Excerpted passage =
☆ ☆ ☆ ☆ ☆
Your question assumes that the recovery will generate jobs; we’ve been in the recovery for some time and jobs are not being created. I am cautiously optimistic that at the macro level jobs will be created eventually, but pessimistic about the quality of those jobs. Focusing on aggregate statistics masks what goes on in critical sectors. I don’t believe that flipping burgers and designing application-specific integrated circuits provide the same benefits to the economy even if they pay the same.

 

There were major technology shifts that fueled the enormous technology job growth in the late 1990’s: PC maturation and shift from mainframes to client-server; shift from function-based programming to object oriented; shift from stovepipe business software to Enterprise Resource Planning systems; the Y2K bug; and most importantly, the impact of computer networking through the Internet. Each one of these shifts was pretty radical, and it takes time for workers and companies to learn how to adjust to them. It is not clear what the next “killer app” or shift will be, and it seems to be highly unlikely that we will experience many shifts at one time.

 

It remains to be seen whether the promises of biotechnology (bioinformatics) and nanotechnology will really be major employers.

 

Aron: Let us look into another aspect of outsourcing. When the cost of production (of goods and services) falls, companies are often forced to differentiate their service and product offerings in order to compete. Let us take the financial services sector: in the period between 1973 and 1998 the cost of corporate computing declined with the widespread adoption of client-server technology. Between 1998 and 2003 the cost of reaching large segments of the markets has declined as a result of the Internet. We would therefore expect to see a proliferation of financial products and services. Indeed there are far more services available in the retail financial services sector today than were available 30 years ago.
☆ ☆ ☆ ☆ ☆
Supplied entries =
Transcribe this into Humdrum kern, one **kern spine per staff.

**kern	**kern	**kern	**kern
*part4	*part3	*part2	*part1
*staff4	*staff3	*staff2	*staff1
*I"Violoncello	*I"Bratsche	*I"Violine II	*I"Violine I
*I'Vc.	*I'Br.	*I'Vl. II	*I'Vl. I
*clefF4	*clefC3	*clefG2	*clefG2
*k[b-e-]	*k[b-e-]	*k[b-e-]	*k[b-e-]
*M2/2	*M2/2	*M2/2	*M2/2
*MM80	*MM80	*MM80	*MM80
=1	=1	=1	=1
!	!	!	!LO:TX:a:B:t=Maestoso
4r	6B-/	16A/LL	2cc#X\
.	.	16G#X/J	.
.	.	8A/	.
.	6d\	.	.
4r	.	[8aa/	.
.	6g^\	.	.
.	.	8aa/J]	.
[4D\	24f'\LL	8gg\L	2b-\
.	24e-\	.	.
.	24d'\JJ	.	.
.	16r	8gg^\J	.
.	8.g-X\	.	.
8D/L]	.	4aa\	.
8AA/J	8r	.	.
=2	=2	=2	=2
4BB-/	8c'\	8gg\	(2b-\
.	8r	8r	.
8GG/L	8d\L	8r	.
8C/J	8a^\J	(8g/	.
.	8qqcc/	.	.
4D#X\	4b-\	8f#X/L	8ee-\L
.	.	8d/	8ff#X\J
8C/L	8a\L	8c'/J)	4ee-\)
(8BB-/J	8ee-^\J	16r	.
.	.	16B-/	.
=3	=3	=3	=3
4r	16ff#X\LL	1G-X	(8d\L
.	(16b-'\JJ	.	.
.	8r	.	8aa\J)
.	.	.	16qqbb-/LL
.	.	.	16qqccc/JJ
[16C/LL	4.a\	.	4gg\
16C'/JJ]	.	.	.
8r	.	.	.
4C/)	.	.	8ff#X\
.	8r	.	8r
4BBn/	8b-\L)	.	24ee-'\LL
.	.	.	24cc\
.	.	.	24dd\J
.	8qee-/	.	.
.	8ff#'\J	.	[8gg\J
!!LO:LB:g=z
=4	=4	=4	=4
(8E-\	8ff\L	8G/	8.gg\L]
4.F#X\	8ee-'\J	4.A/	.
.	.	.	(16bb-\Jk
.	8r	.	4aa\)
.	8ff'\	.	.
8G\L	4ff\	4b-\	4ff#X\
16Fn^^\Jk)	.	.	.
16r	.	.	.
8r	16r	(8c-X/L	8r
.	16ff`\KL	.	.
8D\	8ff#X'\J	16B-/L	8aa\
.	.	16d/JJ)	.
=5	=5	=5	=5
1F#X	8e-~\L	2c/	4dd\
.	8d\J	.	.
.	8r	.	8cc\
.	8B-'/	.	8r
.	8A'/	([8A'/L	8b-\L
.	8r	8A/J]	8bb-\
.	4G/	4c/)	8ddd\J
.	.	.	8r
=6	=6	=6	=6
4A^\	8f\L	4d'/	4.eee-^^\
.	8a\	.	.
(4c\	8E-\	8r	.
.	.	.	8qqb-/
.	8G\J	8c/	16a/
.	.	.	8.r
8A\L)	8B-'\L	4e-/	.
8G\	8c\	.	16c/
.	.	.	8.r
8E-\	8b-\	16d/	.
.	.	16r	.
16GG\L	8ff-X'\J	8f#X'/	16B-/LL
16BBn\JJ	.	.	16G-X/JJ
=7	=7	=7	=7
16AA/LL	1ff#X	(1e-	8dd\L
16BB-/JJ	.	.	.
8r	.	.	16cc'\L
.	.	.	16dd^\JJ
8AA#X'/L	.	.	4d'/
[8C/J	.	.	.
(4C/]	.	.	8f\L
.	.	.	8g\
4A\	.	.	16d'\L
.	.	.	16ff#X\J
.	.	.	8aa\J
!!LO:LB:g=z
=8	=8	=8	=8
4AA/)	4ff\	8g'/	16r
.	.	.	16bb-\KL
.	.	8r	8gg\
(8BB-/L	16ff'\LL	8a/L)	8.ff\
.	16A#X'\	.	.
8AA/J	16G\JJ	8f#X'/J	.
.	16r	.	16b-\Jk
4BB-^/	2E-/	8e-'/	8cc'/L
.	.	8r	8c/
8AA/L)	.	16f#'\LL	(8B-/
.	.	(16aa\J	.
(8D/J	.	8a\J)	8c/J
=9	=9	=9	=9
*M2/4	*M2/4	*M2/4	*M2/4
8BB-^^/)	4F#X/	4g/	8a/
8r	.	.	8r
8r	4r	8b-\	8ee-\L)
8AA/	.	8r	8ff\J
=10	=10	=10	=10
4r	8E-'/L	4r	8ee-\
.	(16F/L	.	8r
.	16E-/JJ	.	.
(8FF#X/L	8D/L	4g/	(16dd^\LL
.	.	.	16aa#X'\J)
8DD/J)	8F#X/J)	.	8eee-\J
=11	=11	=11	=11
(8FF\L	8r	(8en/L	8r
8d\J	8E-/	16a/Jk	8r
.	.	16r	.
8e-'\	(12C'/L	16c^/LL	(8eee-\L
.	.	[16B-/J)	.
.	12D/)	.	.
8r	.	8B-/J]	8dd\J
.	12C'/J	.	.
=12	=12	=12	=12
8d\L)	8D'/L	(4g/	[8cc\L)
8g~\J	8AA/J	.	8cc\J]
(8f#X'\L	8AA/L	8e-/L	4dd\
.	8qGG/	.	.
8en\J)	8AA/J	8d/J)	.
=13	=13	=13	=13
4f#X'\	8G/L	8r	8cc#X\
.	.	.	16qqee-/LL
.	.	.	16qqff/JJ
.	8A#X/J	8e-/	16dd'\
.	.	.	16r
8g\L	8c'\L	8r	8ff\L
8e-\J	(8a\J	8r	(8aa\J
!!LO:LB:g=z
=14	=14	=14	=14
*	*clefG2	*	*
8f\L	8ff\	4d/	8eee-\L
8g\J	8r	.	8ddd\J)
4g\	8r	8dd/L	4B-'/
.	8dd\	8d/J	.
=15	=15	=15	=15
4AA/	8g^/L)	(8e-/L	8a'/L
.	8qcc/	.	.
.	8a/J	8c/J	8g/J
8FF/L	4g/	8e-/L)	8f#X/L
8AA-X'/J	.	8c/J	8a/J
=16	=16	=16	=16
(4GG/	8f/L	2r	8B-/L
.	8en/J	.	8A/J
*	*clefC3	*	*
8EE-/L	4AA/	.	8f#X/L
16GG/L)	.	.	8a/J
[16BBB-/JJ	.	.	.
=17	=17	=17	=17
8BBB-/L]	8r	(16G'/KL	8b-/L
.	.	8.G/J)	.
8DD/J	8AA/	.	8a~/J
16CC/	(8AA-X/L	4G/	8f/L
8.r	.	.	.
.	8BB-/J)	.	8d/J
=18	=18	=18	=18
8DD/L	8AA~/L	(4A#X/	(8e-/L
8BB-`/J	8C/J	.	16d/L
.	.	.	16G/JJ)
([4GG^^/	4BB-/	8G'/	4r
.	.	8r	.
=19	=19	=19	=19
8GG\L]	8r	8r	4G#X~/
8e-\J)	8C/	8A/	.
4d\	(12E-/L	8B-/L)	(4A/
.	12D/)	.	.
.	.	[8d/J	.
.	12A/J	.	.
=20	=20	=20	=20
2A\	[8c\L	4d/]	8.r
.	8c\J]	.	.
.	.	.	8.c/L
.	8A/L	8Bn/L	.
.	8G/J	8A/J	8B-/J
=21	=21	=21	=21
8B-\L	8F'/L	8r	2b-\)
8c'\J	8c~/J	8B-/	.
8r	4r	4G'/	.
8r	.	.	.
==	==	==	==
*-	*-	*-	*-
☆ ☆ ☆ ☆ ☆
Task instructions =
(1) In the passage on technology jobs and outsourcing, rewrite the stretch from "Aron: Let us" through "30 years ago." so that "client-server technology" becomes "cloud computing".
(2) Answer these questions from the passage on technology jobs and outsourcing:
(a) Between which years did the cost of corporate computing decline?
(b) Which two fields have promises whose value as major employers "remains to be seen"?
(c) Which late-1990s shift is called the most important?
(3) Extend the passage on technology jobs and outsourcing past its final sentence.

Responses for each task =
(1)
Aron: Let us look into another aspect of outsourcing. When the cost of production (of goods and services) falls, companies are often forced to differentiate their service and product offerings in order to compete. Let us take the financial services sector: in the period between 1973 and 1998 the cost of corporate computing declined with the widespread adoption of cloud computing. Between 1998 and 2003 the cost of reaching large segments of the markets has declined as a result of the Internet. We would therefore expect to see a proliferation of financial products and services. Indeed there are far more services available in the retail financial services sector today than were available 30 years ago.

(2)
(a) Between 1973 and 1998.
(b) Biotechnology (bioinformatics) and nanotechnology.
(c) The impact of computer networking through the Internet.

(3)
 

For instance, brokerages, banks, personal financial services and wealth management firms have all increased the range of services that they offer to the market as compared to the early 1970s, thus validating empirically the predictions of economic models. Each of these services creates new jobs. Some of these are front-end jobs that cannot be outsourced, while others are back-end jobs that may be automated, migrated or outsourced. There will also be managerial work categories created as a result of increasing specialization of products and services.

 

So the question is, will curbing outsourcing not result in greatly reducing the creation of new products and services and the resulting creation of entirely new occupational categories? Isn’t this a prescription for an economy to be denied the benefits of specialization and innovation?

 

Hira: This question fails to clarify whether we are talking about offshore outsourcing or just buy/make decisions by firms. The question also doesn’t differentiate between the types of jobs that are migrating overseas. Who doesn’t want better efficiency? But shouldn’t we also consider the distributional costs and benefits of achieving that efficiency? Shouldn’t we also tackle that issue?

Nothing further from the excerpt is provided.